The Board of Public Works voted unanimously Wednesday to approve up to $1.2 billion over five years for contracts with licensed group homes, adding bed capacity that state officials hope will end the practice of hospital overstays for foster children.

The contracts will add 37 beds in licensed group homes with specialized staff for children who are committed to the local social services departments within the state, according to the BPW meeting agenda documents.

Treasurer Dereck Davis, Lt. Gov. Aruna Miller and Comptroller Brooke Lierman at Wednesday’s Board of Public Works meeting, where they approved $1.2 billion for placement of foster children. (Photo by Rhiannon Evans/Maryland Matters)

The additional beds will limit the number of children who are placed into hospital overstays — children who are medically ready to be discharged from a hospital, but kept there because the Maryland Department of Human Services has nowhere else to place them, Interim Human Services Secretary Gloria Brown Burnett told the board.

The move was welcomed by state officials.

“These are children in crisis who need stability, therapy, and compassionate care,” House Speaker Joseline Peña-Melnyk said in a statement from her office. “The bright lights and constant noise of an emergency room are the opposite of that. When kids are waiting weeks or even months for a placement, it tells us the system isn’t working.”

DHS has been under fire in the last year, after the release of a 70-page audit that revealed the department approved guardianship in homes where registered sex offenders lived. It also failed to identify a convicted sex offender who worked in a group foster home and later faced criminal charges with children under his care.

Five days after the audit was released, 16-year-old Kanaiyah Ward was found dead on Sept. 22 in a room at a Residence Inn by Marriott while under the care of DHS.

“No foster kid is in the system for a good reason,” said Del. Mike Griffith (R– Harford and Cecil), who was a foster kid himself. “Something bad has happened to them to lead them to this place. And then for the state to do further harm by putting them in an unsafe setting, or without proper supervision or guidance or structure, just adds insult to injury.”

That was echoed by Comptroller Brooke Lierman, a member of the Board of Public Works, who said that even one child in a hospital overstay is still one too many.

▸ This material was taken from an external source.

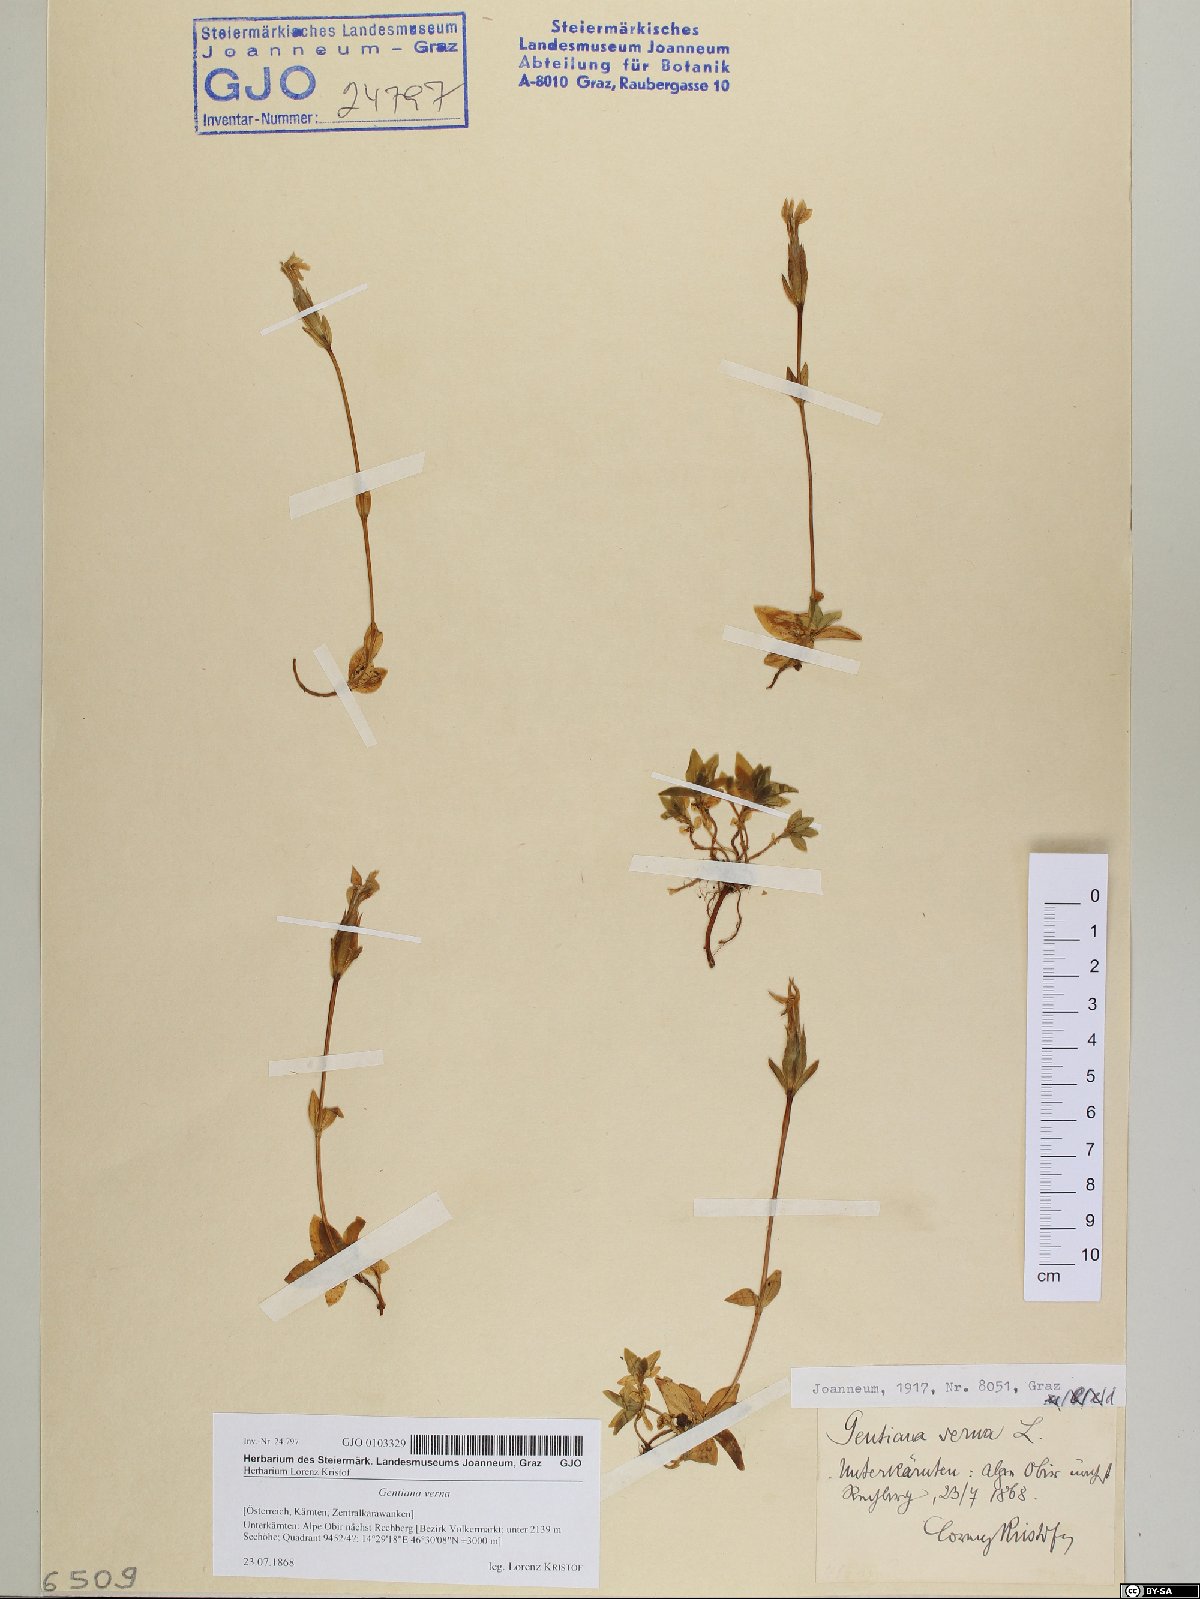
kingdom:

Lierman praised Brown Burnett, saying that under this administration, the state has seen an 86% increase in kinship caregivers in the past year, decreasing the overall need for out-of-home placements of children.

With Wednesday’s contract approval, the state will enter into nine separate three-year contracts that would start April 1 of this year, initially totaling about $744 million. The contracts come with an option for a two-year-renewal, for about $495 million.

Griffith said that the General Assembly often throws money at matters that aren’t the responsibility of the state. He added that one of the things that does fall under the state’s responsibility is foster kids, since they are vulnerable wards of the state.

“If we’re going to invest dollars, it should be in things that are actually our core responsibility,” he said. “So investing in making sure that these kids have a chance is, I believe, appropriate.”

This effort is one of many this session, alongside Griffith’s proposed Kanaiyah’s Law, that would prohibit children from being placed in unlicensed settings, as well as Peña-Melnyk’s House Bill 1559, which would prohibit DHS from administering its out-of-home placement program and would establish a panel to analyze instances where a child is placed in an unlicensed setting.

“Funding alone will not address all the challenges,” Peña-Melnyk said in her statement. “That’s why the House is also moving legislation I have sponsored to help fix this unacceptable situation.”

Maryland lawmakers have tried to end the practice of hospital and hotel overstays for years. Lierman said at the board meeting that when she served in the House in 2020, she introduced a bill that also proposed ending hospital overstays for foster youth.

“I did think that at the time we were on the path toward ending these practices,” Lierman said. “And it’s challenging and disheartening that we are still confronting these issues.”

Griffith said he’s just hopeful that this session will finally bring lasting change to how the state treats the children under its care.

“We can do better,” Griffith said. “And now we’re finally doing better.”